Free line bull minnows?


----------



## Benji (Nov 19, 2014)

Chartreuse gulp red jig head. Gold spoon. Live minnow on a Carolina rig, peeler crab, shrimp under a popping cork. Pure poison chatter baits.


----------



## rwh (Dec 10, 2012)

Pheno said:


> Free line bull minnows?


I usually fish for them in 3 to 6 ft of water, so I put them under a float, otherwise I would do like Benji and use a Carolina or fishfinder rig.


----------



## sutphinda (Feb 9, 2012)

Fresh Shrimp works


----------



## Suavea (Oct 9, 2002)

*The Big Ones*

Or aka Bull Reds aka Red Drum love some fresh cut Spot too. Also some of these fish have some deep spots where they live all the time. Just a tip. And when you can't get Peelers Live hard crabs work just a good. But it pay to know how to cut them up...opcorn:


----------



## jay b (Dec 1, 2002)

To me fresh cut spot is a fall time bait but it and any other cut bait works this time of year too. This time of year the crabs are coming out of the bottom to spawn and grow/shed again so they're abundant at a time when very little else is.

Peelers are good bait this time of year because they're abundant too and while they're peeling/shedding they put off an aroma that attracts everything swimming. The bad thing is not just Drum like them so you'll catch a bunch of critters at the same time you're looking for Drum.
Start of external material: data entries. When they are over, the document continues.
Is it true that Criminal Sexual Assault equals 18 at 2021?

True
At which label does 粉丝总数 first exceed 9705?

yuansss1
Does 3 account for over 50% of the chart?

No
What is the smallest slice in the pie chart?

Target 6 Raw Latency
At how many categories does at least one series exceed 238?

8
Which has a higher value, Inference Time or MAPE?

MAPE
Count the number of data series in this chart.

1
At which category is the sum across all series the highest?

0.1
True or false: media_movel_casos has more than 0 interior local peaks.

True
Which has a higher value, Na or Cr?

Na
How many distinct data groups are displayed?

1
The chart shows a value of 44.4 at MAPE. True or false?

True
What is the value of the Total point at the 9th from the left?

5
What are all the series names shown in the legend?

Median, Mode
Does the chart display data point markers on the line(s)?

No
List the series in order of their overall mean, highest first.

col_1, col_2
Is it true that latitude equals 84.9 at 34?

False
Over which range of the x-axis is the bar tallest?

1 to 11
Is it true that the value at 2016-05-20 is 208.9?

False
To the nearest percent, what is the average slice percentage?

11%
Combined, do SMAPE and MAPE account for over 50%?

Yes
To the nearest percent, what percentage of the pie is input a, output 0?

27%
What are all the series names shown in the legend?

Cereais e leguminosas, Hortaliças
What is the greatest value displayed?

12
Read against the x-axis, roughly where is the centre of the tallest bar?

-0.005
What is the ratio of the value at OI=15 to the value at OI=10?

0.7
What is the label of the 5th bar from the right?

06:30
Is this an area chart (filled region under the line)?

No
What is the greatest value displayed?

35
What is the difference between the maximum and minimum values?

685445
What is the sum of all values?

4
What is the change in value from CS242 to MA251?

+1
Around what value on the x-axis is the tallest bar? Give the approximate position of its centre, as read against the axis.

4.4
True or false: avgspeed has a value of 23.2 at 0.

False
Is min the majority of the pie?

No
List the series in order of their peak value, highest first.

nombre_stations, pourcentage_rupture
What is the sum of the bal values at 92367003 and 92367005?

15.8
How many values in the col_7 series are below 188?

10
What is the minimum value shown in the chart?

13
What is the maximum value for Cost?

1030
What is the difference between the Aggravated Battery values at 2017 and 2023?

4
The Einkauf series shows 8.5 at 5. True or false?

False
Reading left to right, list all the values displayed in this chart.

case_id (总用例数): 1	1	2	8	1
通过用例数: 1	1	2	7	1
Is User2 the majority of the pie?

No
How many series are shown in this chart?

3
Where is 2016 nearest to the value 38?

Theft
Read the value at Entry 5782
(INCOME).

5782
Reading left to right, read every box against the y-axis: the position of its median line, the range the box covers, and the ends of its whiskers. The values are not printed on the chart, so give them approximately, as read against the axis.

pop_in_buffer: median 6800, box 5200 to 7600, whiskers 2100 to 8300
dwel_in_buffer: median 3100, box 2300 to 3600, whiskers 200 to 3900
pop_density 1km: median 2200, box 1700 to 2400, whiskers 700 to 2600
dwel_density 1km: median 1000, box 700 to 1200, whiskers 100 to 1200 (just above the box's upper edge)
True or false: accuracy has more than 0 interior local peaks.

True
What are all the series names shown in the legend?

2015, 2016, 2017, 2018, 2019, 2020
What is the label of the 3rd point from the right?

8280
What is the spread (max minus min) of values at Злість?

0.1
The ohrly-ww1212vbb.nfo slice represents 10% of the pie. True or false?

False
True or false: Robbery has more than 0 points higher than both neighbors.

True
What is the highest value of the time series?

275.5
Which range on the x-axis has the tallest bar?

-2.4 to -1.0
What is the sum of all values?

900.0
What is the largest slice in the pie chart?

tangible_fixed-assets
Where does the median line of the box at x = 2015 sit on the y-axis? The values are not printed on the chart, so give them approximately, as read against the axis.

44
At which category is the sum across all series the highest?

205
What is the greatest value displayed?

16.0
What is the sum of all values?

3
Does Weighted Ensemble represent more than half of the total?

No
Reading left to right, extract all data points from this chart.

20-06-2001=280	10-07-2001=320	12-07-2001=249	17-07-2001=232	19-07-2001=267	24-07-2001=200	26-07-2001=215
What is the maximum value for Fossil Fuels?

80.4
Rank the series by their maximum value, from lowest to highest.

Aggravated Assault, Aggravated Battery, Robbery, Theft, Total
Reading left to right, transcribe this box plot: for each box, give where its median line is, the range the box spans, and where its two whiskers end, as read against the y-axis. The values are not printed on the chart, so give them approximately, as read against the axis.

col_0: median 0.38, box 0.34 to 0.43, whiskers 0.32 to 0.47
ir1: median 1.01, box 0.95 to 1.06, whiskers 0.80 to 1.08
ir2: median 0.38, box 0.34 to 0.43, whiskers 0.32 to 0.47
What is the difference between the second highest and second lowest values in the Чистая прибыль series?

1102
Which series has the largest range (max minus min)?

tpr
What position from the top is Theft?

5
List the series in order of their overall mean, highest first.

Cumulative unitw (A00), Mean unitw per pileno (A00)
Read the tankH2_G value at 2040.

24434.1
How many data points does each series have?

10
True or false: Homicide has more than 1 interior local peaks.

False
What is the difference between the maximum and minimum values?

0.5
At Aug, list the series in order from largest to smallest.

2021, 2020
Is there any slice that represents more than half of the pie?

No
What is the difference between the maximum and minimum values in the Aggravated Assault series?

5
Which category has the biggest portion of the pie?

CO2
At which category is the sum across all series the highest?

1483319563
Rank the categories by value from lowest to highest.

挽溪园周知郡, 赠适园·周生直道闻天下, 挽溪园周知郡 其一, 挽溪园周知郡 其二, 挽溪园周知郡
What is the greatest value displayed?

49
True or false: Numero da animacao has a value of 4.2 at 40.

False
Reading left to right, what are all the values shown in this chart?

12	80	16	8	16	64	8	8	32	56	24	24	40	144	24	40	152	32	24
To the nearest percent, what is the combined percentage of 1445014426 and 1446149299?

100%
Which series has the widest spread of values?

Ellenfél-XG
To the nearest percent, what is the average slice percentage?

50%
If you're fishing for the big ones in this area with whole hard crabs cut off the points, remove the pincher legs then push a 7/O to 9/O hook of your choice (not getting into the circle vs. the "J" hook argument here) from the bottom of the crab into the top shell with just the point and barb pushed out of the top shell but don't hit the vital organs so the crab can walk the bottom or swim for a while trying to find that Drum that wants to eat him. Rig it to a Carolina or Fish Finder rig then toss it onto a bar next to a slough and cross your fingers hoping you're in the right spot.

For the Pups a whole crab with the top shell removed that is cut into quarters is the best bait this time of year (along with any other fresh cut bait). A 2/O to 4/O hook pushed threw one of the leg holes and out of the bottom shell is how I rig them, again with just the point and barb going out of the shell. Sand bars near sloughs are good spots to look for Pups too but don't forget to fish near grass beds and creek mouths, especially near the top of high tide into the outgoing.

My $ 0.02, Jay B


----------



## IPNURWATER (Aug 20, 2013)

Blue crab nuckles


----------